◆ **Exercise text**

>>>>

Conidial NADase - a novel potential target to treat fungal infections

Alternative title: NADase i soppsporer - et potensielt nytt leggemiddelmål mot soppinfeksjoner

Awarded: NOK 11.4 mill.

During the period Dec 2023-Sep 2024, we have consolidated the results from the biochemical and structural studies. These efforts have enabled us to establish several important and unique features of fungal NADases. Importantly, these enzymes belong to the class of TNT-domain proteins (from Tuberculosis necrotizing toxin). We showed that this class of enzymes is only present in bacteria and fungi and may therefore represent an attractive drug target. Within the class of fungal NADases, we identified a subdivision, based on the three-dimensional structures, that indicates the evolutionary independent development of three rather different mechanisms to stabilize a homodimeric state, which is critical for enzyme activity. One strategy is the introduction of the calcium binding site (described earlier in this project). Another, unexpected mechanism, which is found in the Fusarium enzyme, is the formation of intermolecular disulfide bonds which connect the C- and N-termini of the monomers. Yet another mechanism (based on partial X-ray structure and alpha-fold predictions) is the accumulation of ionic interactions in the dimer interface. These conclusions were based on the careful analyses of the obtained three-dimensional structures. As another important result, we noted that the catalytic centers of the three fungal NADases that we have been investigating are highly similar. Consequently, it can be assumed that inhibitors are likely to be effective on many different fungal NADases. Therefore, we wish to intensify our efforts to identify compounds from chemical libraries that exhibit inhibitory properties against fungal NADases.

Aspergilloses are among the most common human fungal infections and cause more than one million deaths every year. The airborne spores (conidia) of Aspergillus fumigatus are ubiquitously present in the environment and normally cleared from the lungs by the immune system. However, A. fumigatus infections represent a serious threat in immune-compromised patients with a lethality of up to 90%. The spectrum of antifungal drugs is rather limited and development of resistance has become a major challenge for the treatment of these infections. This proposal is based on our recent (unpublished) discovery of an NAD-cleaving enzyme (AfNADase) on the surface of conidia from Aspergillus fumigatus. Importantly, earlier virulence studies have indicated a prominent role of the encoding gene in the infection process; however, the function of the gene product has remained unknown. We hypothesize that the NADase activity may be critical for the adherence to the host cells or to evade the immune system. Our preliminary observations indicate that AfNADase represents a new class of enzymes with homologous representatives only in spore-forming fungi making it a promising drug target. In collaboration with internationally leading research groups, we will establish the molecular and catalytic properties of this new enzyme class including the X-ray structure. Moreover, we will use molecular genetics and a range of functional assays, including mouse models of A. fumigatus infection, to establish the biological function of AfNADase as well as its role in the infection process. Finally, we will produce a range of NAD analogs and test their inhibitory effect on AfNADase. Using effective analogs in biological assays, we intend to verify the suitability of AfNADase as a target for the treatment of aspergilloses and, potentially, other fungal infections.

Funding scheme:

FRIPRO-Fri prosjektstøtte

<<<<

◆ **Tasks to carry out**
1) For each statement below, state whether it agrees with the text on fungal NADases, answering yes or no and quoting the deciding words of the text exactly.
(a) Fungal NADases belong to the class of TNT-domain proteins.
(b) The Fusarium enzyme stabilizes its homodimeric state through a calcium binding site.
(c) A. fumigatus infections in immune-compromised patients have a lethality of up to 50%.
2) Quote the text on fungal NADases word for word, beginning at the words "Conidial NADase - a" and ending after the words "NOK 11.4 mill.".

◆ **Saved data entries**

>>>>

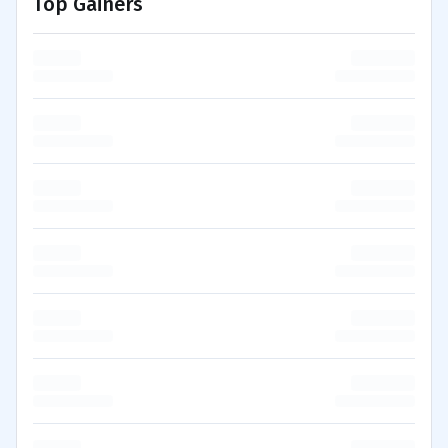
Top Gainers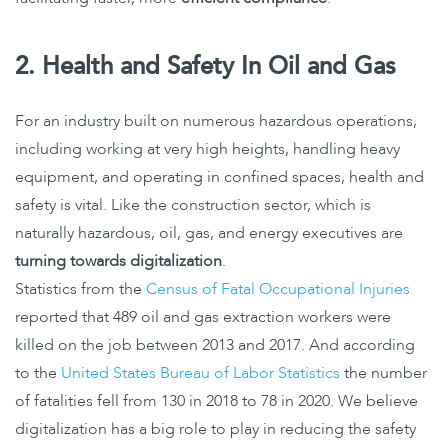
2. Health and Safety In Oil and Gas
For an industry built on numerous hazardous operations,
including working at very high heights, handling heavy
equipment, and operating in confined spaces, health and
safety is vital. Like the construction sector, which is
naturally hazardous, oil, gas, and energy executives are
turning towards digitalization
.
Statistics from the
Census of Fatal Occupational Injuries
reported that 489 oil and gas extraction workers were
killed on the job between 2013 and 2017. And according
to the
United States Bureau of Labor Statistics
the number
of fatalities fell from 130 in 2018 to 78 in 2020. We believe
digitalization has a big role to play in reducing the safety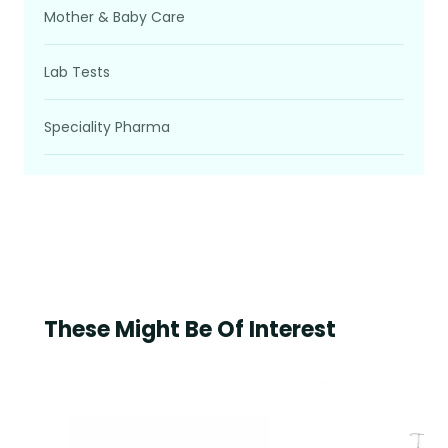
Mother & Baby Care
Lab Tests
Speciality Pharma
These Might Be Of Interest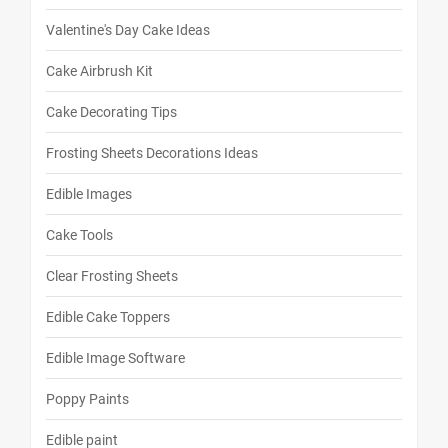
Valentine's Day Cake Ideas
Cake Airbrush Kit
Cake Decorating Tips
Frosting Sheets Decorations Ideas
Edible Images
Cake Tools
Clear Frosting Sheets
Edible Cake Toppers
Edible Image Software
Poppy Paints
Edible paint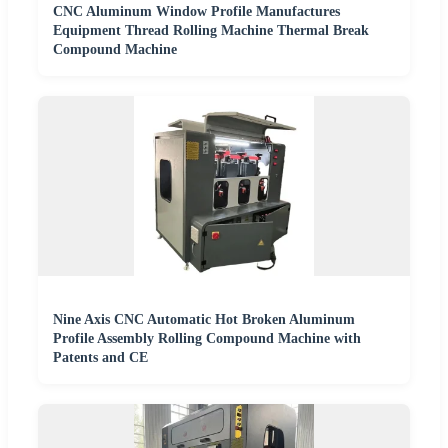
CNC Aluminum Window Profile Manufactures
Equipment Thread Rolling Machine Thermal Break
Compound Machine
Nine Axis CNC Automatic Hot Broken Aluminum
Profile Assembly Rolling Compound Machine with
Patents and CE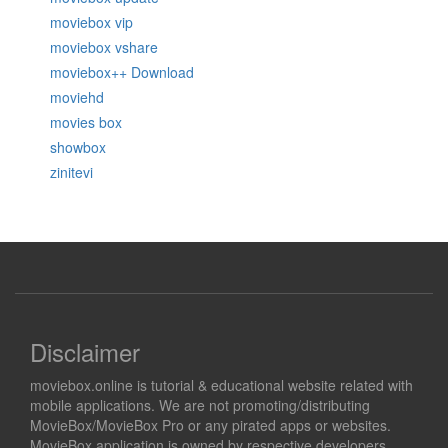
moviebox vip
moviebox vshare
moviebox++ Download
moviehd
movies box
showbox
zinitevi
Disclaimer
moviebox.online is tutorial & educational website related with
mobile applications. We are not promoting/distributing
MovieBox/MovieBox Pro or any pirated apps or websites.
MovieBox application is owned by respective developers.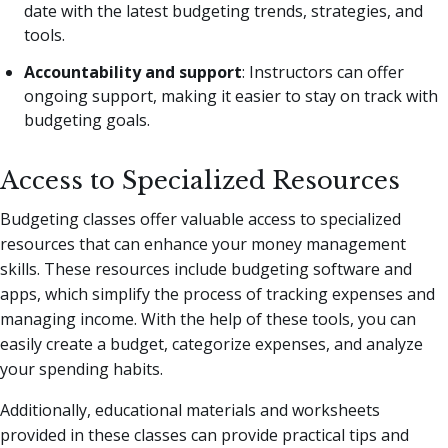
date with the latest budgeting trends, strategies, and
tools.
Accountability and support
: Instructors can offer
ongoing support, making it easier to stay on track with
budgeting goals.
Access to Specialized Resources
Budgeting classes offer valuable access to specialized
resources that can enhance your money management
skills. These resources include budgeting software and
apps, which simplify the process of tracking expenses and
managing income. With the help of these tools, you can
easily create a budget, categorize expenses, and analyze
your spending habits.
Additionally, educational materials and worksheets
provided in these classes can provide practical tips and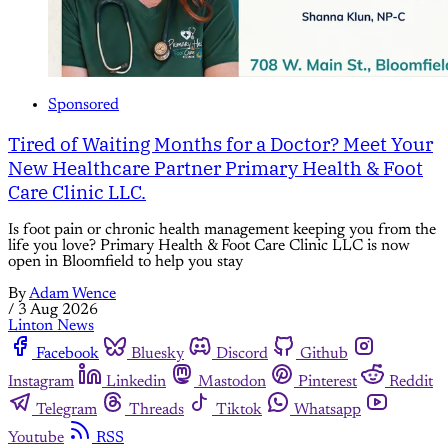
Sponsored
Tired of Waiting Months for a Doctor? Meet Your
New Healthcare Partner Primary Health & Foot
Care Clinic LLC.
Is foot pain or chronic health management keeping you from the
life you love? Primary Health & Foot Care Clinic LLC is now
open in Bloomfield to help you stay
By
Adam Wence
/
3 Aug 2026
Linton News
Facebook
Bluesky
Discord
Github
Instagram
Linkedin
Mastodon
Pinterest
Reddit
Telegram
Threads
Tiktok
Whatsapp
Youtube
RSS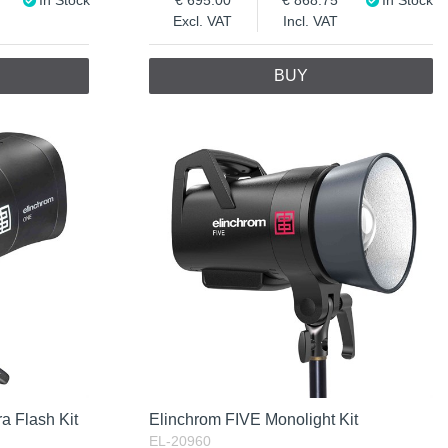
Excl. VAT
Incl. VAT
BUY
a Flash Kit
Elinchrom FIVE Monolight Kit
EL-20960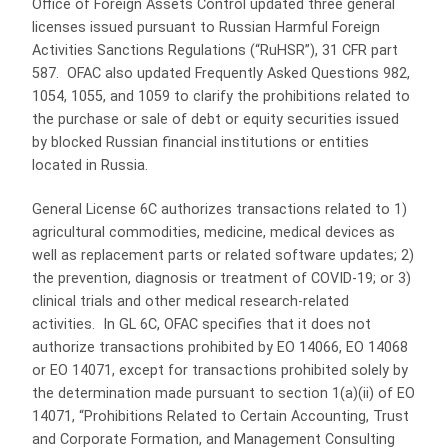
Office of Foreign Assets Control updated three general
licenses issued pursuant to Russian Harmful Foreign
Activities Sanctions Regulations (“RuHSR”), 31 CFR part
587. OFAC also updated Frequently Asked Questions 982,
1054, 1055, and 1059 to clarify the prohibitions related to
the purchase or sale of debt or equity securities issued
by blocked Russian financial institutions or entities
located in Russia.
General License 6C authorizes transactions related to 1)
agricultural commodities, medicine, medical devices as
well as replacement parts or related software updates; 2)
the prevention, diagnosis or treatment of COVID-19; or 3)
clinical trials and other medical research-related
activities. In GL 6C, OFAC specifies that it does not
authorize transactions prohibited by EO 14066, EO 14068
or EO 14071, except for transactions prohibited solely by
the determination made pursuant to section 1(a)(ii) of EO
14071, “Prohibitions Related to Certain Accounting, Trust
and Corporate Formation, and Management Consulting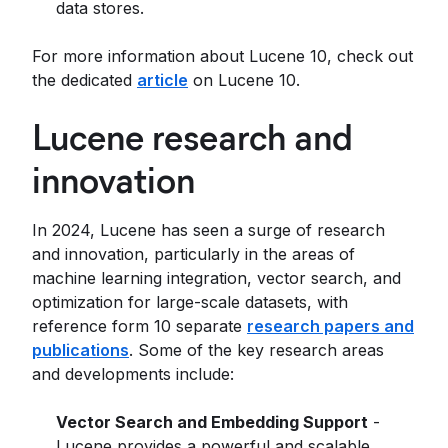
data stores.
For more information about Lucene 10, check out
the dedicated
article
on Lucene 10.
Lucene research and
innovation
In 2024, Lucene has seen a surge of research
and innovation, particularly in the areas of
machine learning integration, vector search, and
optimization for large-scale datasets, with
reference form 10 separate
research papers and
publications
. Some of the key research areas
and developments include:
Vector Search and Embedding Support
-
Lucene provides a powerful and scalable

<<<<

◆ **Answers provided**
1)
(a) Yes: "these enzymes belong to the class of TNT-domain proteins"
(b) No: "Another, unexpected mechanism, which is found in the Fusarium enzyme, is the formation of intermolecular disulfide bonds which connect the C- and N-termini of the monomers."
(c) No: "with a lethality of up to 90%"

2)
Conidial NADase - a novel potential target to treat fungal infections

Alternative title: NADase i soppsporer - et potensielt nytt leggemiddelmål mot soppinfeksjoner

Awarded: NOK 11.4 mill.